Ed Roberts (born January 23, 1939, San Mateo, California, U.S.—died March 14, 1995, Berkeley) was an American disability rights activist who is considered the founder of the independent-living movement.
Roberts contracted polio at age 14 and was paralyzed from the neck down. Requiring an iron lung or a respirator to breathe, he attended high school in California by telephone before attending in person in his senior year. Early on, Roberts encountered obstacles as a result of his disability. Because he had not completed physical education and driver education courses, his high school refused to let him graduate, but the decision was reversed after his mother petitioned the school board for his diploma.
In 1962, after two years of attending a local college, Roberts was accepted to the University of California, Berkeley, but the university, which had been unaware of his disability when he applied, refused to admit him on the grounds that his iron lung would not fit in a dormitory room. Roberts challenged the administration and ultimately was admitted. While at Berkeley, he worked with the university to develop the Physically Disabled Students Program, a program run by and for disabled students to provide wheelchair repair, attendant referral, peer counseling, and other services that would enable them to live in the community. Roberts earned a bachelor’s degree in political science in 1964 and a master’s degree in political science two years later.
In 1972 Roberts and other members of the Physically Disabled Students Program came together in Berkeley to found the Center for Independent Living, an advocacy group that fought for changes that would give people with disabilities access to community life. The group’s first success was its campaign to persuade the city of Berkeley to install curb cuts, permitting wheelchair access.

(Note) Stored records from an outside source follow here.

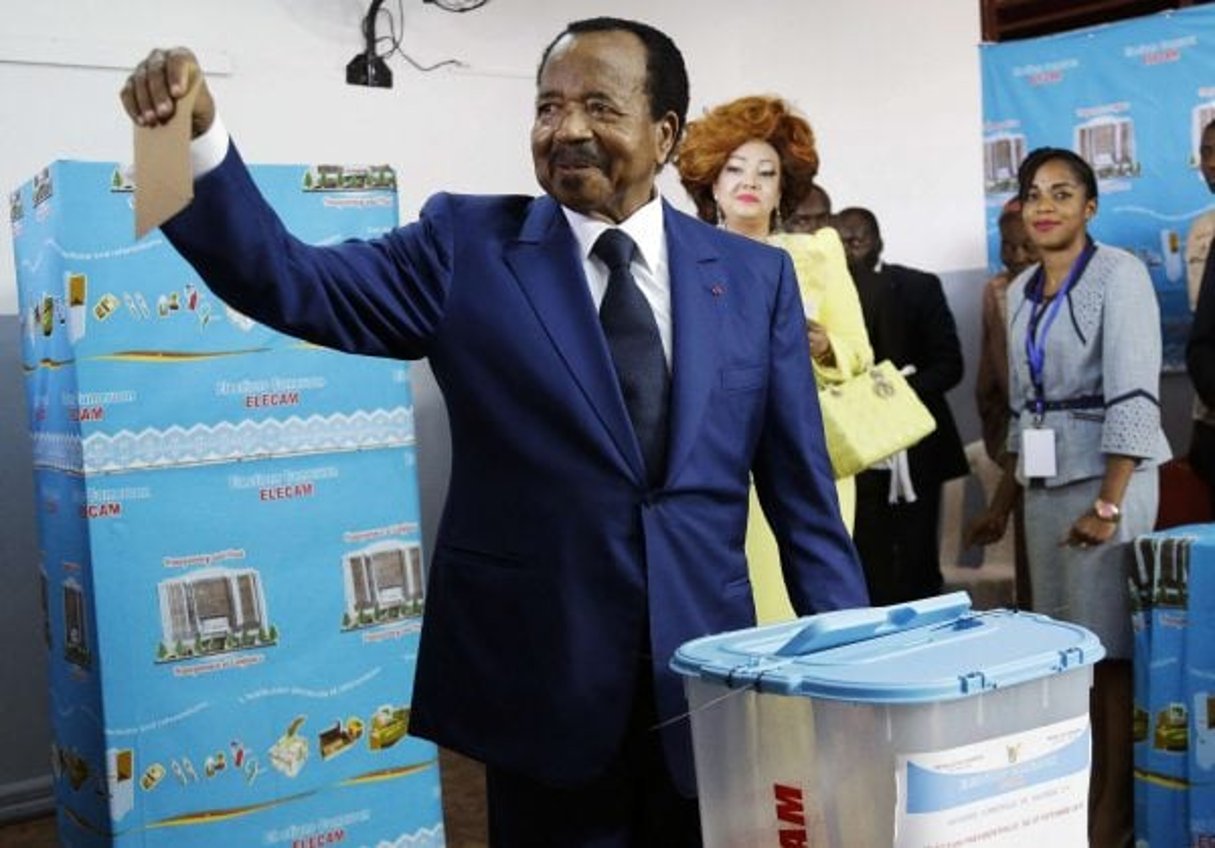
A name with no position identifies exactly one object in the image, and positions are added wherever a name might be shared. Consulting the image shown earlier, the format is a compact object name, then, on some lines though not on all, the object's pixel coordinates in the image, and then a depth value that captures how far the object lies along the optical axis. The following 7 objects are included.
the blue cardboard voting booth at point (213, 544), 3.21
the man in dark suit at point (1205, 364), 3.88
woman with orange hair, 2.98
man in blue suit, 1.62
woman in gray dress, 3.37
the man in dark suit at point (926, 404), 4.78
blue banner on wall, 4.88
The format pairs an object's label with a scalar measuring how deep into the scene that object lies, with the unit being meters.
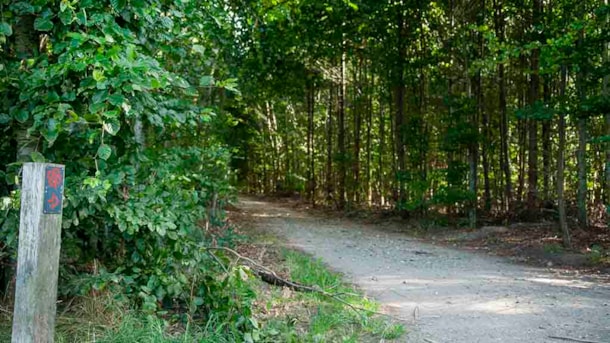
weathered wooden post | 3.31
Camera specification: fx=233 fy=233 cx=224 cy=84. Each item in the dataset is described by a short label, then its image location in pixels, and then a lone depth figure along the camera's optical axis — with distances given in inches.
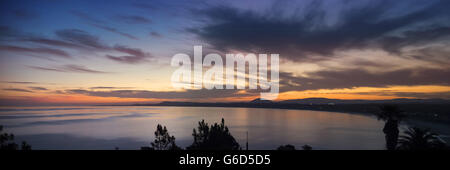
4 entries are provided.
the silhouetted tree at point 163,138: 1804.9
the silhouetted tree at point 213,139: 1654.8
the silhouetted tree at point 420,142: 1061.1
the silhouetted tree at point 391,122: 1473.9
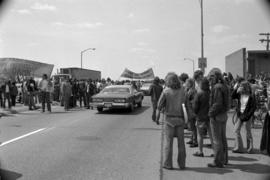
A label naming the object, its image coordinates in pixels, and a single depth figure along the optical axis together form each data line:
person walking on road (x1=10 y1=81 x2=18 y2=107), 20.25
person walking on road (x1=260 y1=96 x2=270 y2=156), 6.95
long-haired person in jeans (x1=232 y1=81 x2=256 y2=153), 7.93
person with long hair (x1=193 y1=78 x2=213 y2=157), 7.41
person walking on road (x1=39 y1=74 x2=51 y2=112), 18.34
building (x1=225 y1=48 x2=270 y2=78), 35.48
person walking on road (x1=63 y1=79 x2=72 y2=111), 19.44
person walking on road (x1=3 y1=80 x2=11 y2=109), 18.86
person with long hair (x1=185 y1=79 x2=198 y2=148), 8.88
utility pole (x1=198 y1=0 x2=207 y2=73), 29.19
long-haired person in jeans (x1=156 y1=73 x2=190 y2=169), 6.67
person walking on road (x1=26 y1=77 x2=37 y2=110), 19.11
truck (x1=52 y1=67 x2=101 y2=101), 34.92
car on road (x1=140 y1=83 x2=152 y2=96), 39.04
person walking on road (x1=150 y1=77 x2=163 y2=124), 12.64
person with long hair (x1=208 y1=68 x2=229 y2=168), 6.65
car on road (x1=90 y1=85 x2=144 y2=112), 16.96
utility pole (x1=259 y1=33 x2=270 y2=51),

In 1976 Roberts was appointed director of the California Department of Vocational Rehabilitation, an agency that in 1962 had deemed Roberts too disabled to hold a job. As director, he facilitated the establishment of independent living centers throughout the state. He also traveled to lobby for disability rights in the United States and around the world. After his death, a center for people with disabilities was created in Berkeley and named for him.